Inspect paintwork and plating carefully for signs of neglect or damage – snazzy looks are central to the cruiser-owning experience.
As always adjust your offer to cover worn consumables like tyres, steering-head bearings and brake pads and rotors – and in particular a drive belt approaching the end of its 48,000km service life.
The ideal prospect is a medium-kays example with good service records if possible.
Capable DIY owners will find it relatively easy to carry out routine servicing on their Victory Hammers. These big nakeds offer good access to many service items. The maintenance-free hydraulic valve lifters make the task easier. A bit of specialist help is advisable for fuel injection and engine management issues.

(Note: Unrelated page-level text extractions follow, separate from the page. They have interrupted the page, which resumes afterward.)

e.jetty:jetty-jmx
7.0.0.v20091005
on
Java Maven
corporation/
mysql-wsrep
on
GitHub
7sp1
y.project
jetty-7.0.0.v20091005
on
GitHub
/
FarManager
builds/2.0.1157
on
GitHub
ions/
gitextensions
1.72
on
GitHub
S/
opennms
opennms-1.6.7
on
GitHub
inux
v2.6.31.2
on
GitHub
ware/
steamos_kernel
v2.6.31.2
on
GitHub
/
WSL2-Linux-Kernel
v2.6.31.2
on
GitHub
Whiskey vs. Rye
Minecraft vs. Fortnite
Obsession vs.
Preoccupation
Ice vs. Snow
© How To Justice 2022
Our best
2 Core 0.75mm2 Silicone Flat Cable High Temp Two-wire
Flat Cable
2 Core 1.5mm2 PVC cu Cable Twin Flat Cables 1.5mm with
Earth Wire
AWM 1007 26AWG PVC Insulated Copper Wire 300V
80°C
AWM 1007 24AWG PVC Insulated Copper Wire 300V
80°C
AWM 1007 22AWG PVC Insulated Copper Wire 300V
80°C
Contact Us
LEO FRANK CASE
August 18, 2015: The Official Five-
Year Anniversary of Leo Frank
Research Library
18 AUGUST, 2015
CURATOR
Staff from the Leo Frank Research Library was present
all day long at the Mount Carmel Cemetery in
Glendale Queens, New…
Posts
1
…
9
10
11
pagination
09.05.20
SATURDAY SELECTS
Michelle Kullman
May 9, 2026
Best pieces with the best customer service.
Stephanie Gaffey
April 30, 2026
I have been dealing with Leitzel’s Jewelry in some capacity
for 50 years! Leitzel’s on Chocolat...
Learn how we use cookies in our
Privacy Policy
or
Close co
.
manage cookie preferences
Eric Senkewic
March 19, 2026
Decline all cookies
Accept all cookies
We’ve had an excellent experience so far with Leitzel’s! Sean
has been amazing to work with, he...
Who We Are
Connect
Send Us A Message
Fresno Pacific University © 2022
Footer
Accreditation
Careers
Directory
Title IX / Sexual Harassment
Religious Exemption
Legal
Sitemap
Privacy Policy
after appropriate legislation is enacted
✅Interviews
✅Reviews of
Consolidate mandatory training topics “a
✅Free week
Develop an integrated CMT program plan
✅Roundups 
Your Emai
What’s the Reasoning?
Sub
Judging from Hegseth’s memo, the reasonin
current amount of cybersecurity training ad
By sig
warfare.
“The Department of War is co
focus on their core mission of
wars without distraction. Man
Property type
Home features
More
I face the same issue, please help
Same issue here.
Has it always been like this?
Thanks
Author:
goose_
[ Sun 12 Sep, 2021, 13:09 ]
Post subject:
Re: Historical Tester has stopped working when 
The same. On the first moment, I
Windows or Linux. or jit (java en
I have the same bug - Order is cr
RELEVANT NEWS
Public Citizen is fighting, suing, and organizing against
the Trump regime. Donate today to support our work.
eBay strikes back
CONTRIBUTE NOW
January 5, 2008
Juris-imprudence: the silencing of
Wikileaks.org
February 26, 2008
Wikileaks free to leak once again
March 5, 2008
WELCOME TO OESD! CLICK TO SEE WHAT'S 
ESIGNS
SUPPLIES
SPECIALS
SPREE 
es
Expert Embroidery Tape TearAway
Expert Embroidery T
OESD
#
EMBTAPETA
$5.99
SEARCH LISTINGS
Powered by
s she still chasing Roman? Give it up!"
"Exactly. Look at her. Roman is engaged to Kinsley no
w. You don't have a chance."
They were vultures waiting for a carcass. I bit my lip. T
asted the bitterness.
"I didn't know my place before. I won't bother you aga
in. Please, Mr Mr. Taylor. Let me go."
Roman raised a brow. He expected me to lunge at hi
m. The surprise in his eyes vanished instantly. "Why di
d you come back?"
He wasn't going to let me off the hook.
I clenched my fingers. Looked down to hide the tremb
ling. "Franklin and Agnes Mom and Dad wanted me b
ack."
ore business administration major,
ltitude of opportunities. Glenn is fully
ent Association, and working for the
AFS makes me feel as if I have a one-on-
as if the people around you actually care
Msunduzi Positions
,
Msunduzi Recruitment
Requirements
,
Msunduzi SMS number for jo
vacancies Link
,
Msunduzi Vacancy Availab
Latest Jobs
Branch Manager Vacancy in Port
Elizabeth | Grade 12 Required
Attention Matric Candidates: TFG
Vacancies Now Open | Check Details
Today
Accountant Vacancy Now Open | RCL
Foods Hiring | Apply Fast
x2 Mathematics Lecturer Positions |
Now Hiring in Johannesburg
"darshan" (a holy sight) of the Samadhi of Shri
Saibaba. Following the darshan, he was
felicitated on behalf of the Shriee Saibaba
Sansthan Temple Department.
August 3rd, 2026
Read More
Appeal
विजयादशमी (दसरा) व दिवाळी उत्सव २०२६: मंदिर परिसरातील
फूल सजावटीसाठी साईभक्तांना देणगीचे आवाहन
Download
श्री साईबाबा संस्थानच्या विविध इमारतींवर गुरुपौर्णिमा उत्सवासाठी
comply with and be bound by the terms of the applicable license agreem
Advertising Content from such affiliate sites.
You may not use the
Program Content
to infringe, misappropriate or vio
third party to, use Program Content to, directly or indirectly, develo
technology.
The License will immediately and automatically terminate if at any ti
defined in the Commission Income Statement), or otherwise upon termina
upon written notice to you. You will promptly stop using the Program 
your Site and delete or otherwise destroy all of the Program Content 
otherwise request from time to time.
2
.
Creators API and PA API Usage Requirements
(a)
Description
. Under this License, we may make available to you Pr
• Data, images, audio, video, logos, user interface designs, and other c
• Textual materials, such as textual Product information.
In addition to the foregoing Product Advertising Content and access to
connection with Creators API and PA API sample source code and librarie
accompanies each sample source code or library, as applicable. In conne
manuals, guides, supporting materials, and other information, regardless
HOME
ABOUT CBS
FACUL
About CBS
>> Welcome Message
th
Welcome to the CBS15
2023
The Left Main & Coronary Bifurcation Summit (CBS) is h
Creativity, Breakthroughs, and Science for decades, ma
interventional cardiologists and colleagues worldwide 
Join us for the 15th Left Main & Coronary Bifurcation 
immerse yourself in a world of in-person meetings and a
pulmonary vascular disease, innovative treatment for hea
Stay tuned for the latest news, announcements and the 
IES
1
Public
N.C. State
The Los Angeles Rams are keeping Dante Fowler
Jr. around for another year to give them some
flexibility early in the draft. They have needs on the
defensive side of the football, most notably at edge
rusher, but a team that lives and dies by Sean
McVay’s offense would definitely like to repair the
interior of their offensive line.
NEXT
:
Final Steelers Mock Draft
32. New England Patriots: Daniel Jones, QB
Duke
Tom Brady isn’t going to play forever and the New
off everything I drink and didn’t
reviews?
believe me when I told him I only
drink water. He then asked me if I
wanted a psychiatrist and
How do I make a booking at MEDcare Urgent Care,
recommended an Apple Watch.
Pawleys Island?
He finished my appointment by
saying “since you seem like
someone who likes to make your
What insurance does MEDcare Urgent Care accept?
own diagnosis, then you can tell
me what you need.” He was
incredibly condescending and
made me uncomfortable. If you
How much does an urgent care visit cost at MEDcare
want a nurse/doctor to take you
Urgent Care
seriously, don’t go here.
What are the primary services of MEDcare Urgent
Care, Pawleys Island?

The basic service interval is 8000km for oil and filter changes. Pre-2011 Hammers, however, require servicing at 4000km intervals. Service life for the drive-belt is 48,000km.
Here are the bikes that mark the evolution of the Victory Hammer S
1985 –Yamaha V-Max pioneers a new from-dragstrip-to-street motorcycle category that came to be known as ‘muscle cruisers’.
2001 – Harley-Davidson’s V-Rod shows that the Milwaukee factory was ready to join the fray with its own muscle cruiser.
2004 – Triumph’s Rocket III, a 2.3-litre monster, demonstrates that the Brits are also serious about the muscle cruiser category.